CONSIGNE A
Relevez tous les territoires ultramarins français que le texte sur le plateau continental nomme entre parenthèses.
CONSIGNE B
Poursuivez le texte sur le plateau continental et les fonds marins à partir de sa dernière phrase.

Vient ensuite le plateau continental. Si cette zone en pente douce, comprise entre le littoral et le talus continental qui plonge vers les grands fonds, s’étend au-delà des 200 milles marins, elle permet à l’État concerné d’agrandir sa zone d’influence, dans la limite de 350 milles marins (650 km).
La France, qui compte le deuxième domaine maritime le plus vaste au monde après les États-Unis, avec 10,2 millions de kilomètres carrés (km2) de ZEE, a ainsi déjà obtenu l’extension de son plateau continental dans plusieurs de ses territoires ultramarins (Antilles, Guyane, Nouvelle-Calédonie, îles Kerguelen, île de La Réunion…), soit une augmentation de 880 000 km2 entre 2015 et 2024. Les États-Unis, quant à eux, revendiquent plus de 1 million de kilomètres carrés supplémentaires. À noter que le régime juridique du plateau continental concerne uniquement le fond et le sous-sol, sur lesquels l’État dispose de droits souverains exclusifs d’exploration et d’exploitation des ressources naturelles.
Des fonds marins très convoités
C’est ce qui a permis au gouvernement norvégien d’annoncer, en 2024, l’attribution de permis d’exploitation minière sur son plateau continental situé dans l’océan Arctique, faisant de la Norvège le premier pays au monde à engager une activité minière dans les fonds marins. Malgré les arguments avancés – fournir les minerais nécessaires à la transition énergétique –, le gouvernement a finalement suspendu les attributions de permis après la levée de bouclier de plusieurs organisations non gouvernementales. « L’enjeu, derrière les demandes d’extension formulées par de nombreux États, c’est notamment l’exploitation future des ressources minérales, précise Sophie Gambardella. Et ce, alors que les gisements à terre commencent à s’épuiser. »

DONNÉES FOURNIES

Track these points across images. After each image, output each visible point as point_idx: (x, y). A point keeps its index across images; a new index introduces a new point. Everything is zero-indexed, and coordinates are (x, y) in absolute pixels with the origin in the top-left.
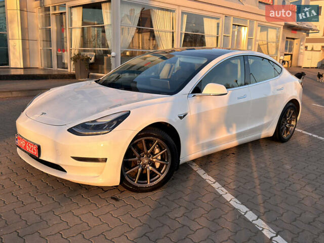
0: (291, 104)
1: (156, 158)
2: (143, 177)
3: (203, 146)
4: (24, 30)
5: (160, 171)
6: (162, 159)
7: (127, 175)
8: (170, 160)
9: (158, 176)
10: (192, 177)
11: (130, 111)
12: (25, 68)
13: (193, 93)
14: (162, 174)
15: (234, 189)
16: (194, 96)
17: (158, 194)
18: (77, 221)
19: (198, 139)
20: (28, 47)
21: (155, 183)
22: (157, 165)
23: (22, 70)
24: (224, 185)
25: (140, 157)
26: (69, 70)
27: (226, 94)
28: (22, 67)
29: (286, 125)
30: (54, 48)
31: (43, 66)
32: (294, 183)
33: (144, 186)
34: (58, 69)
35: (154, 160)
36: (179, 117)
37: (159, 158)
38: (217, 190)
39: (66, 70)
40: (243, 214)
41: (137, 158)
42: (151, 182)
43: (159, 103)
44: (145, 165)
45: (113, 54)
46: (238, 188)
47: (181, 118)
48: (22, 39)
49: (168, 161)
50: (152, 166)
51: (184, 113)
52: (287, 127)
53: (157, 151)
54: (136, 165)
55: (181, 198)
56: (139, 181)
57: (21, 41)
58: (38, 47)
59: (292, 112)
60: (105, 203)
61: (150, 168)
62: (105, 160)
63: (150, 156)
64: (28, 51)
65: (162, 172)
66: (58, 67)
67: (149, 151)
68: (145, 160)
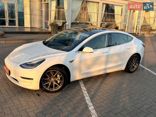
0: (135, 55)
1: (58, 79)
2: (51, 87)
3: (83, 74)
4: (31, 10)
5: (59, 85)
6: (61, 80)
7: (44, 85)
8: (63, 80)
9: (58, 87)
10: (77, 87)
11: (45, 59)
12: (31, 28)
13: (78, 51)
14: (60, 86)
15: (92, 95)
16: (79, 52)
17: (58, 94)
18: (19, 103)
19: (80, 71)
20: (32, 18)
21: (57, 89)
22: (58, 82)
23: (30, 28)
24: (89, 93)
25: (51, 78)
26: (49, 29)
27: (93, 52)
28: (30, 27)
29: (133, 65)
30: (44, 19)
31: (39, 27)
32: (122, 94)
33: (52, 90)
34: (45, 29)
35: (57, 80)
36: (69, 62)
37: (59, 79)
38: (84, 94)
39: (48, 29)
40: (89, 106)
41: (49, 79)
42: (55, 89)
43: (60, 55)
44: (53, 82)
45: (67, 24)
46: (94, 94)
47: (71, 62)
48: (30, 15)
49: (63, 81)
50: (56, 82)
51: (72, 60)
52: (133, 66)
53: (58, 76)
54: (49, 81)
55: (66, 97)
56: (50, 88)
57: (29, 15)
58: (37, 18)
59: (136, 59)
60: (33, 96)
61: (55, 83)
62: (32, 79)
63: (55, 78)
64: (32, 20)
65: (60, 85)
66: (45, 28)
67: (54, 76)
68: (53, 79)
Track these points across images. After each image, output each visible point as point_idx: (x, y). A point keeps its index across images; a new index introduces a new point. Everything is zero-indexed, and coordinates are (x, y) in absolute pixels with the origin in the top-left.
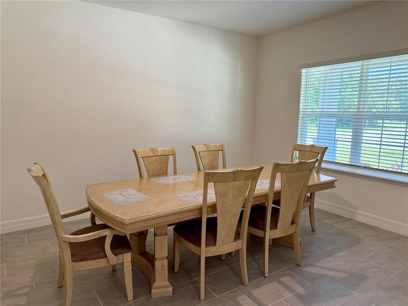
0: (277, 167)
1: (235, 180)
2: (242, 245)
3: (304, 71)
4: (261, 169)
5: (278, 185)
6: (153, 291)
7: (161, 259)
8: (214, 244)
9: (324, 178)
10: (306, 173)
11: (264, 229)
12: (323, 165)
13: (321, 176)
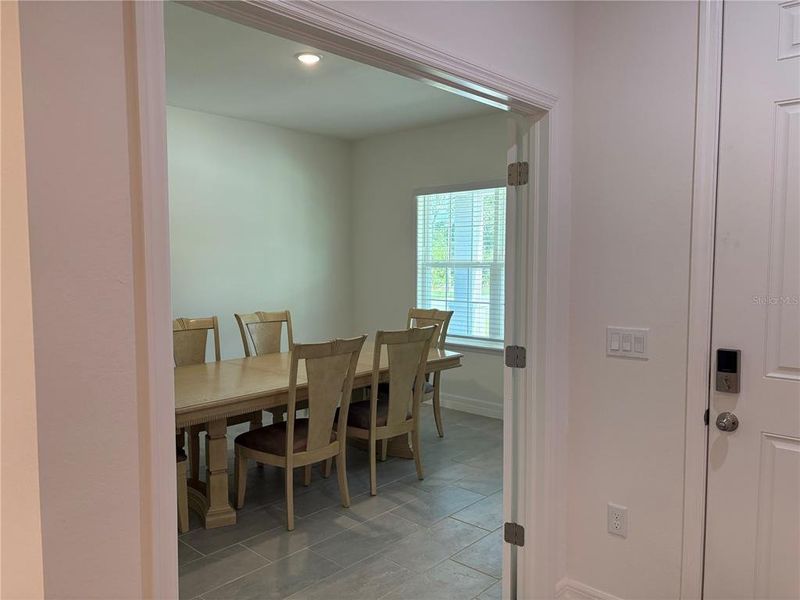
0: (381, 337)
1: (332, 355)
2: (339, 449)
3: (420, 198)
4: (364, 338)
5: (384, 364)
6: (208, 519)
7: (219, 472)
8: (304, 448)
9: (449, 354)
10: (422, 344)
11: (368, 428)
12: (448, 340)
13: (446, 352)
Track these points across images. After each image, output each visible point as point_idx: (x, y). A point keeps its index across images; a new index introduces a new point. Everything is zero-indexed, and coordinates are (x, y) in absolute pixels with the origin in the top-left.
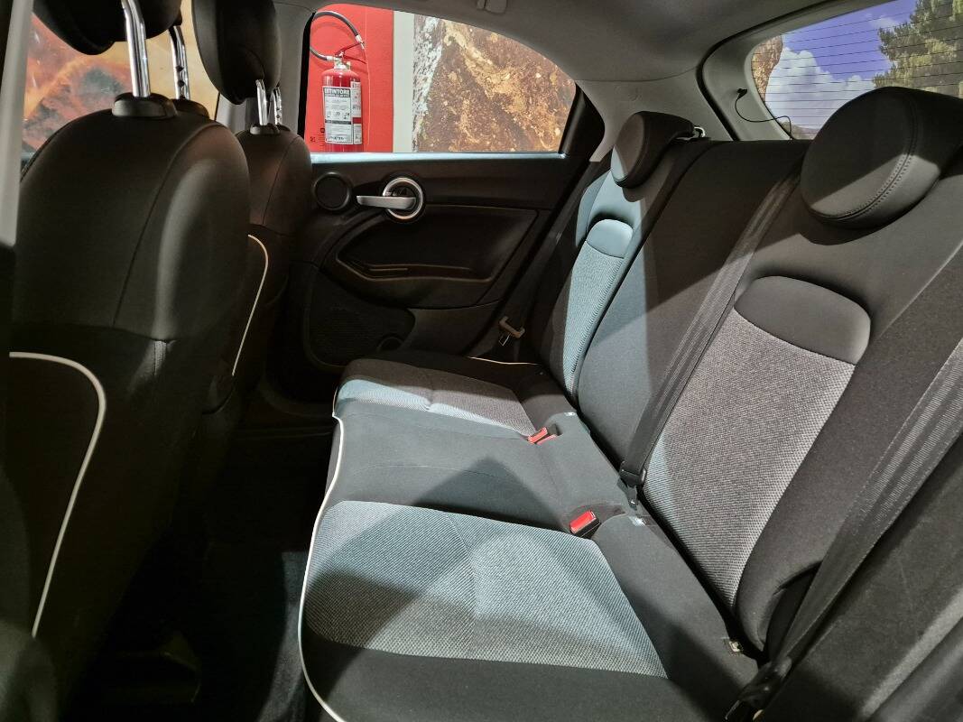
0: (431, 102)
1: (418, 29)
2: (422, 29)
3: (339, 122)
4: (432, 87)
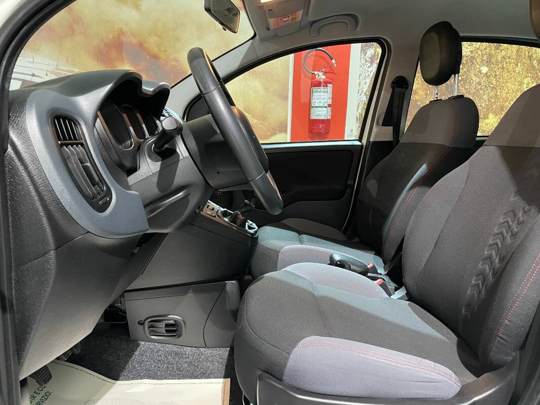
1: (363, 56)
2: (365, 56)
3: (320, 107)
4: (369, 87)
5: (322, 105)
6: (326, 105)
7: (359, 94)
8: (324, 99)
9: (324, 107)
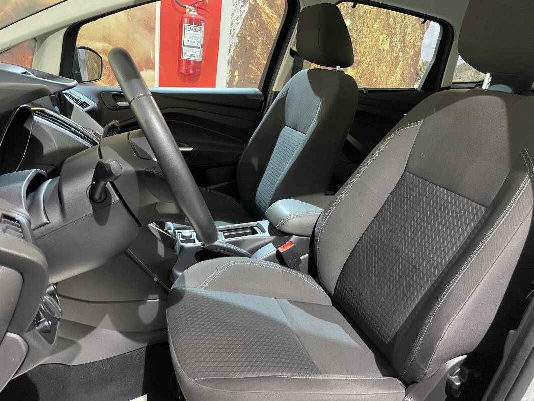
0: (240, 37)
4: (241, 28)
7: (232, 35)
8: (197, 38)
9: (196, 47)
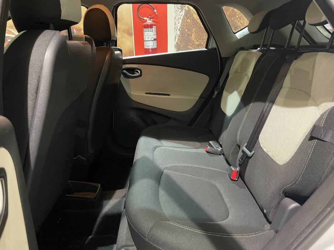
0: (181, 31)
3: (149, 41)
4: (181, 25)
5: (150, 39)
6: (153, 39)
7: (176, 30)
8: (151, 36)
9: (151, 41)
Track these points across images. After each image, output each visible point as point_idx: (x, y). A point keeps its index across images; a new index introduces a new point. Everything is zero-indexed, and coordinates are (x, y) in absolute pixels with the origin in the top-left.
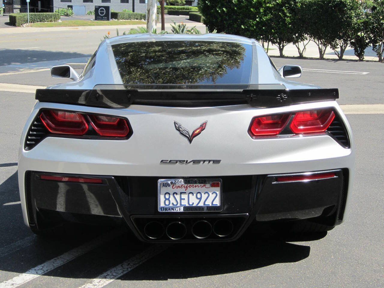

RÉPONSE A
Antilles, Guyane, Nouvelle-Calédonie, îles Kerguelen, île de La Réunion

RÉPONSE B
Le régime juridique change en effet du tout au tout au-delà de la zone économique exclusive. Là, se trouvent les eaux internationales, appelées aussi la « haute mer ». Une zone qui couvre plus de 60 % des océans et n’est sous l’autorité d’aucun État. « On y trouve donc la liberté de navigation, de survol, de pêche, de pose de câbles et pipelines sous-marins, de construction d’îles artificielles et de recherche scientifique », énumère Sophie Gambardella. Seul l’État du pavillon sous lequel les navires battent est responsable des activités dans cette zone.
Ce régime de liberté n’est pas sans conséquences. Ainsi, entre les années 1950 et 1990, 200 000 fûts remplis de déchets radioactifs ont pu être jetés dans l’Atlantique Nord par des États européens, notamment la France et la Grande-Bretagne. La surpêche et le développement des navires-usines pouvant pêcher plusieurs centaines de tonnes de poissons en une seule journée ont, quant à eux, conduit à l’épuisement des stocks halieutiques. Entre 1970 et 2016, la population de poissons migrateurs a ainsi chuté de 76 % dans le monde, et de 96 % en Europe2…

« Cette liberté s’est réduite au fil des ans et les activités en haute mer ont été progressivement encadrées, tempère la juriste. Par exemple, une vingtaine d’organisations régionales de pêche se sont mises en place , qui peuvent fixer des quotas et des méthodes de pêche autorisées… »
La nécessité de protéger des espèces menacées restreint elle aussi cette liberté théorique. La chasse à la baleine est, par exemple, interdite au niveau mondial depuis 1986, avec l’entrée en vigueur d’un moratoire de la Commission baleinière internationale.
Enjeux environnementaux, le point faible
De plus, ce principe de liberté en haute mer concerne principalement la colonne d’eau. Le plancher et le sous-sol océaniques relèvent, eux, de la zone internationale des fonds marins, aussi appelée « la Zone » par la convention de Montego Bay. Un endroit dont la richesse a été révélée par les toutes premières plongées scientifiques profondes, à la fin des années 1970.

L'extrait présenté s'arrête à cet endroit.